When disaster strikes, life grinds to a halt
One grantee that benefited from the additional funding was Girls in Aviation Puerto Rico (PR), which was already one year into a previous multi-year partnership with the JetBlue Foundation when Maria struck.
The program, hosted by the Inter American University of Puerto Rico, works to increase access and awareness of the aviation industry among girls in fifth through 12th grades.
Like other STEM and aviation programs that the JetBlue Foundation supports, Girls in Aviation seeks to reverse the dismal statistics of women in the industry, statistics that both Hurley and Caroline Ocasio, associate professor at the School of Aeronautics at the Inter American University of Puerto Rico and leader of Girls in Aviation PR, can recite from memory: In the United States, less than 7 percent of commercial pilots are women, and women make up only 3 percent of all aircraft mechanics and service technicians.
“Programs such as this are so needed,” Ocasio told 3p. “We are trying to pique the interest of girls and empower them with knowledge.”
When Girls in Aviation PR started in 2016, more than 70 girls quickly enrolled in the free program, which offered monthly seminars at the School of Aeronautics at the San Juan Airport and mentoring from JetBlue pilots. But when Maria hit, everything changed.
“We went into survival mode, it was day-to-day,” Ocasio remembers. “In my house, just like many other neighborhoods in Puerto Rico, we had no food, no water, no gas for the first two weeks. If you went to the grocery store, the shelves were empty, there was no food to sell. It was a very difficult time.”
And adults weren’t the only ones affected. According to research conducted after Maria, nearly 50 percent of children’s family’s homes on the island were damaged, nearly a quarter of youth helped rescue people, and more than 30 percent experienced shortages of food and water.
Schools across the island were closed for months, leaving families isolated. At home, many were sheltered indoors to protect them from downed trees, precarious structures and snapped electric cables. Electricity outages splintered communication and access to cellphones.
Ocasio herself had no way to communicate with most of her students, and the university where the girls had met was significantly damaged and without electricity. Ocasio was forced to put the program on hold for the next five months. For the girls she did have access to, she would send them emails and activities to do from time to time just to keep engaged.
When January arrived and communications had been partially restored for some residents, parents started to contact Ocasio telling her that their daughters were “dying to get back to the program.” She remembers their first meeting after Maria.
“It was very emotional. These girls, just like everyone else in Puerto Rico, really needed an escape from their daily reality and dealing with all these issues. We were here to support them,” Ocasio told us. “And that meant a lot.”
Girls thrive in the aftermath of the storm
Nearly two years later, despite losing a number of girls and their families who emigrated to the U.S. mainland, Girls in Aviation PR is back up to its pre-Maria enrollment of 70 girls and is aiming to reach 100. Of the original group, seven girls have graduated from high school, with five enrolled in college pursuing careers as pilots and one pursuing a career in meteorology.
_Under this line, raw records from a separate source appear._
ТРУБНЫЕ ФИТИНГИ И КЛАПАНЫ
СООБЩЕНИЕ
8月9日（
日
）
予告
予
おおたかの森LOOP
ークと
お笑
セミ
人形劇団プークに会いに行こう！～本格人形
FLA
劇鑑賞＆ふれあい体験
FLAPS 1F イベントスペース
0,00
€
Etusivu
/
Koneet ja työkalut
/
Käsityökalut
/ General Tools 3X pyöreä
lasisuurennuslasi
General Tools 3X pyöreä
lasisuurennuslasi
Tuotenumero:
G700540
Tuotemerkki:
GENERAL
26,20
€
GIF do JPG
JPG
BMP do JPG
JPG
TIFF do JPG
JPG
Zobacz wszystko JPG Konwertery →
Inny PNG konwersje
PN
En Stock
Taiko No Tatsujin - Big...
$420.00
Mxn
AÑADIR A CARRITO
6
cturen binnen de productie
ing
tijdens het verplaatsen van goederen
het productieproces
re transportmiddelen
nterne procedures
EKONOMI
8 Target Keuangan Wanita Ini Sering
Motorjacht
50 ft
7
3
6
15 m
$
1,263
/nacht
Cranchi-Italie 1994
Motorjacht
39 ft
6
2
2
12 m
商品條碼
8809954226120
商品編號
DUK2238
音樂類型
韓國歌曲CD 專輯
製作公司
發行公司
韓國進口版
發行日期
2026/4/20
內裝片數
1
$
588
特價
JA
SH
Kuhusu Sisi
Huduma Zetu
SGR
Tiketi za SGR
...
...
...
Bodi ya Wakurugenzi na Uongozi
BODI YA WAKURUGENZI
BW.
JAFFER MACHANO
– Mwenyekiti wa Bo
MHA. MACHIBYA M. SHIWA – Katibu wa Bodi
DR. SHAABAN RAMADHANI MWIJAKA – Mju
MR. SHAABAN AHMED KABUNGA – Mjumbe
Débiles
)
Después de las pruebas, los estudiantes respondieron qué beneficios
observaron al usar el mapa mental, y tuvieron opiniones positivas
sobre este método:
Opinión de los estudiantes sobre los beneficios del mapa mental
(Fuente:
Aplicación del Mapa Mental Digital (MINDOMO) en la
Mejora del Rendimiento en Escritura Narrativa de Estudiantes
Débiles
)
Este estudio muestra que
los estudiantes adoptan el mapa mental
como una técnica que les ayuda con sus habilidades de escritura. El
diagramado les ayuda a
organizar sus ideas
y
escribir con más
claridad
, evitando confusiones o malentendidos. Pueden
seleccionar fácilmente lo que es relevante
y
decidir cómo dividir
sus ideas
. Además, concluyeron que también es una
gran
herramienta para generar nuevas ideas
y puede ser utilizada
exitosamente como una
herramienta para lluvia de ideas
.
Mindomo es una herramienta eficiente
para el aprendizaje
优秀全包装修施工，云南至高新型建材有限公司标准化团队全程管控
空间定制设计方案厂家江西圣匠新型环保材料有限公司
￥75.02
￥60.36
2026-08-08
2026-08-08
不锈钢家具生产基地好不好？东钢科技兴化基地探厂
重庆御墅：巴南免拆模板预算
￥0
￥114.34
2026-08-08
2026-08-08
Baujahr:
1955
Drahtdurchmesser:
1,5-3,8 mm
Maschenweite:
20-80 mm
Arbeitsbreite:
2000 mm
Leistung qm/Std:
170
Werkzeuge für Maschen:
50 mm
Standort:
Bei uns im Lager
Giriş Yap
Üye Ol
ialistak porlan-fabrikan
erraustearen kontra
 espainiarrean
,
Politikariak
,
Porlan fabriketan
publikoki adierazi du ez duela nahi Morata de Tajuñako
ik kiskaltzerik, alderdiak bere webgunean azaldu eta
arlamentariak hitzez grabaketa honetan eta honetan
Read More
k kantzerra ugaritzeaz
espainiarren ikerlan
As Ocasio tells it, the program has not only inspired the girls, but it has given them resilience.
She remembers one June night in 2018, not even a year after the hurricane, when the JetBlue Foundation hosted an event to celebrate the girls, attended by women pilots and other professionals from JetBlue . “It really showed the girls that we had [the company’s] support, they were there to work together with us, and we would continue despite what we all had been through. They knew then that they were just a phone call away.”